İşçi Emekçi Birliği yaptığı açıklamada, “Asgari ücret görüşmeleri fiilen üçlü danışma kurulu toplantısıyla başladı. Sermaye temsilcileri, devlet ve işçi konfederasyonlarının temsilcilerinin katıldığı toplantıda basına yansıdığı kadarıyla iyi niyetler ve karşılıklı görüş alışverişi yapıldığı söyleniyor. Asgari ücret görüşmelerinin ilk oturumu da 10 Aralık’ta yapılacak” dedi.
Açıklamada, “Bizler biliyoruz ki; işçi ve emekçiler, fabrikalarda, işletmelerde sesini yükseltmezse asgari ücret sefalet ücreti olarak kalmaya devam edecek.
Sermayenin sözcülüğünü yapan siyasi iktidar bir yandan dünyanın 17. ekonomisiyiz açıklamaları yapıyor, diğer yandan ise tüm zenginlikleri yaratan işçi ve emekçilere “dişinizi sıkın kriz var” diyerek sefaleti dayatıyorlar.

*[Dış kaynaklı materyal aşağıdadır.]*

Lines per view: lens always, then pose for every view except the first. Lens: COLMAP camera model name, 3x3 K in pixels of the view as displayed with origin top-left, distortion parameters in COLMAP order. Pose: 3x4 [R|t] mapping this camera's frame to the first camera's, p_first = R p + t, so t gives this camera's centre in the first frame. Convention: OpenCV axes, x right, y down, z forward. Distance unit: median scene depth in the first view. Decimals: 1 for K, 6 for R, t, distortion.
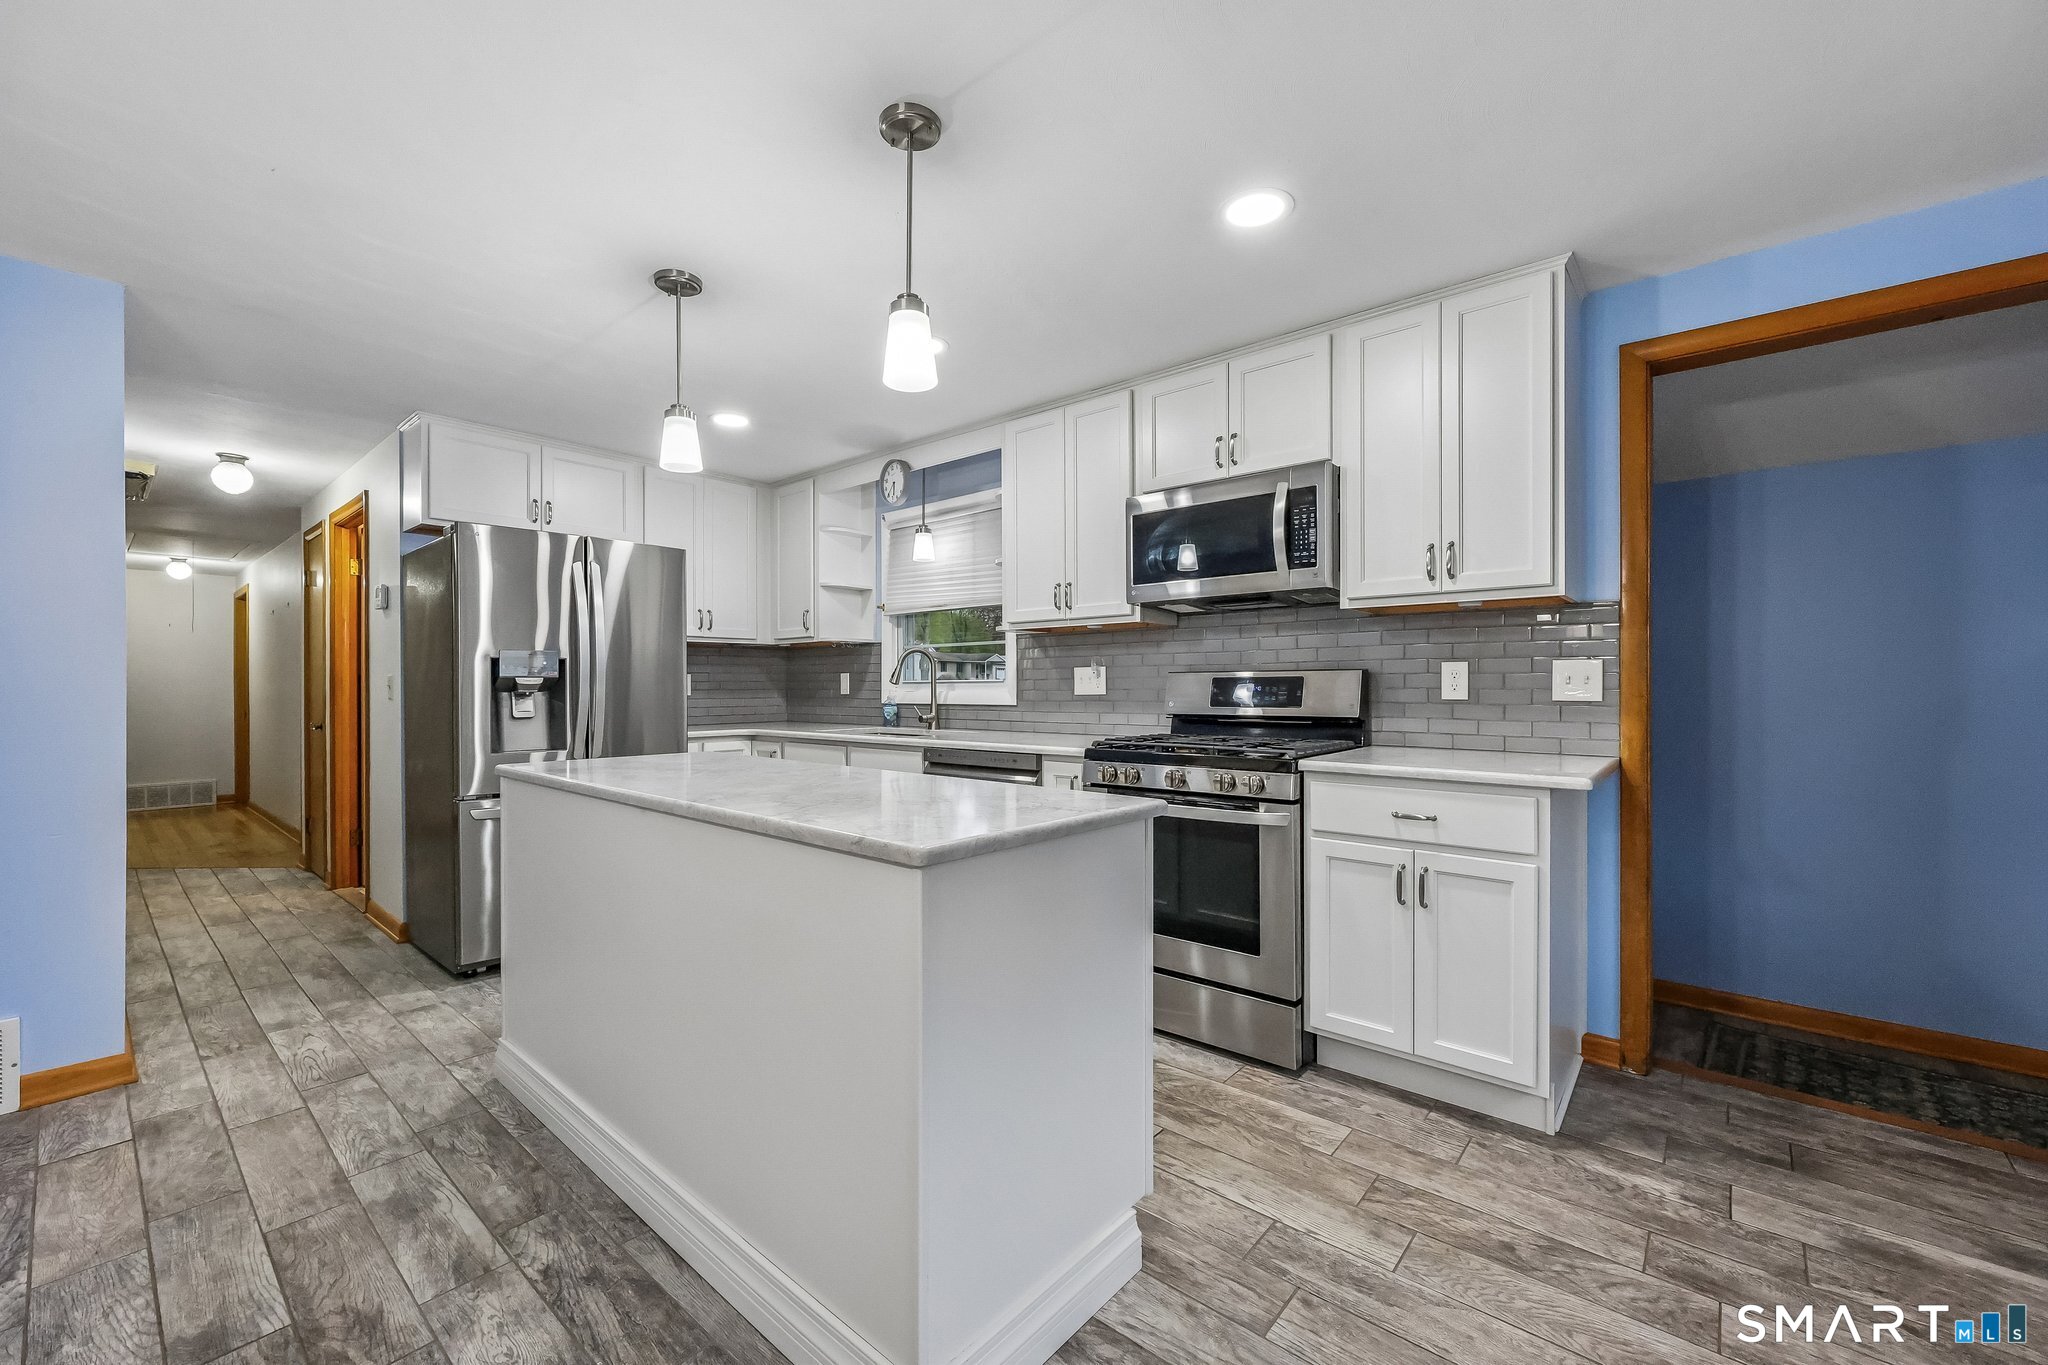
lens RADIAL K [[830.0, 0, 1030.2], [0, 830.0, 684.8], [0, 0, 1]] dist [0.011623, 0.000388]
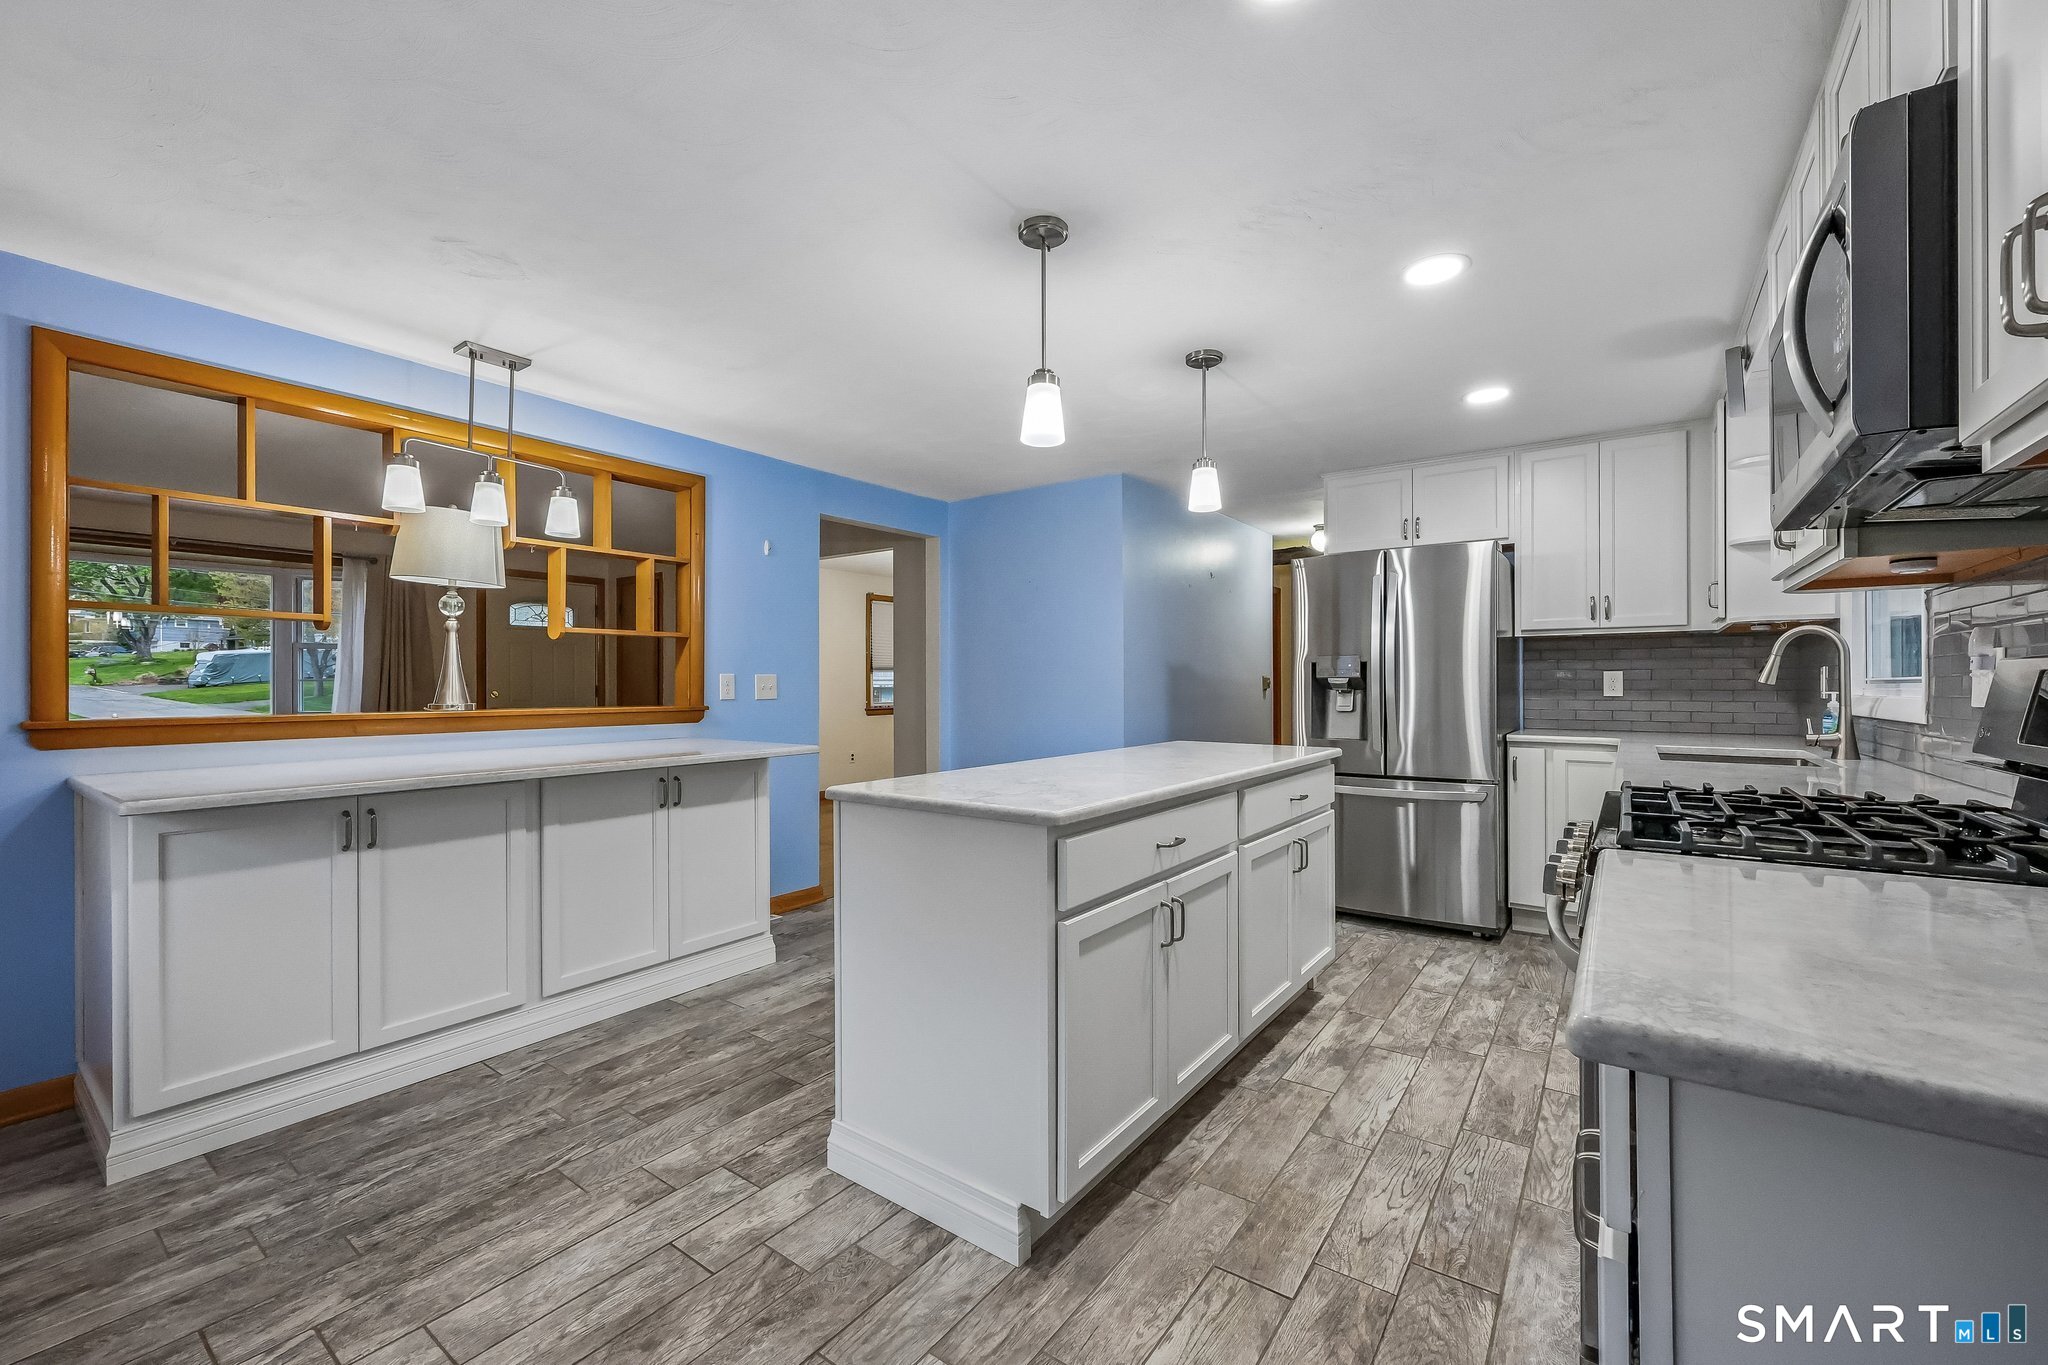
lens RADIAL K [[830.0, 0, 1028.2], [0, 830.0, 681.4], [0, 0, 1]] dist [0.011623, 0.000388]
pose [[0.074930, -0.000130, -0.997189, 0.774396], [0.002822, 0.999996, 0.000081, -0.007943], [0.997185, -0.002821, 0.074930, 0.635521]]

Şirketler devasa büyüme rakamları açıklarken, büyüyoruz nutukları atılırken milyonlara dayatılan bu sefalette neyin nesidir diye sormak gerek.
Yanıtı ise basit; zenginlik bir avuç sermayedarın elinde toplanıyor, milyonların ise yoksulluğu her geçen gün derinleşiyor. Ağır çalışma koşulları, sefalet ücreti dayatması yetmezmiş gibi bir de krizin faturası sırtımıza yükleniyor.
OVP ile yeni vergi yükleri başta olmak üzere bir dizi saldırıyı devreye soktular, sokmaya devam ediyorlar.
Meclis alt komisyonundan geçen 2025 yılı bütçesi ise bizleri yeni saldırıların beklediğinin sermaye ve iktidar tarafından ilanıdır.
Bütçenin neredeyse %90 bizlerden kesilen doğrudan ve dolaylı vergilerden oluşuyor. Bütçeden en büyük pay ise savaş ve saldırganlığa, diyanete, sermaye çevrelerine ayrılıyor” şeklinde sözler kaydetti.
İEB açıklamaya “2025 yılı bütçesi işçi ve emekçiler için yıkım anlamına gelen saldırıların açık ve aleni ilanıdır.
Birde asgari ücret adı altında dayatılan sefaletle bütünleşince hayatımız hepten yaşanılmaz hale gelecek demektir.
Çalışanların %65’inin asgari ücretli olduğu, asgari ücretin ise sefalet ücreti olduğu bir ülkede yaşıyoruz.
Göstermelik görüşmelerle bizleri oyalayarak sefalet ücretini dayatmak için oluşturulan komisyonda işçi ve emekçiler gerçek manada temsil edilmiyorlar.
Devlet, TİSK ve işçileri temsilen masada oturduğu ifade edilen TÜRK İş bürokratları bu oyunun baş aktörleridir.
İşçi sendikaları konfederasyonlarının başını tutan bürokratlar şimdiye kadar isçilerin çıkarına hiçbir adım atmadılar, atmalarını da beklemiyoruz.
Asgari ücretin sefalet ücreti olmaması bizlerin elindedir. İnsanca yaşamaya yeten ücret için yapmamız gereken şey örgütlenmek ve mücadele etmektir.
Sermaye, devlet ve sendika bürokrasi eliyle bizlere dayatılan sefalet koşullarına karşı her yerde komitelerimizi, birliklerimizi kurarak gücümüzü göstermektir.
İşçi Emekçi birliği olarak, tüm işçileri, emekçileri asgari ücret adı altında dayatılan sefalet ücretini kabul etmemek için mücadeleye davet ediyoruz.
Bizlerin sırtından servetlerini büyütenlerin sömürü ve baskı düzenine karşı sınıf birliğimizi güçlendirerek geleceğimizi kazanmak için seferber olmaya çağırıyoruz.
Biz birlik olmazsak onlar yine bildiğini okuyacaklar. Birlik olursak bizi sefalete mahkum eden saldırılarını, asgari ücret görüşmesi adı altında sergiledikleri oyunu bozarız.
Gelecek bizim ellerimizde, gelecek örgütlü birliğimiz ve mücadelemizde” şeklinde yaptığı çağrı ile sona erdi.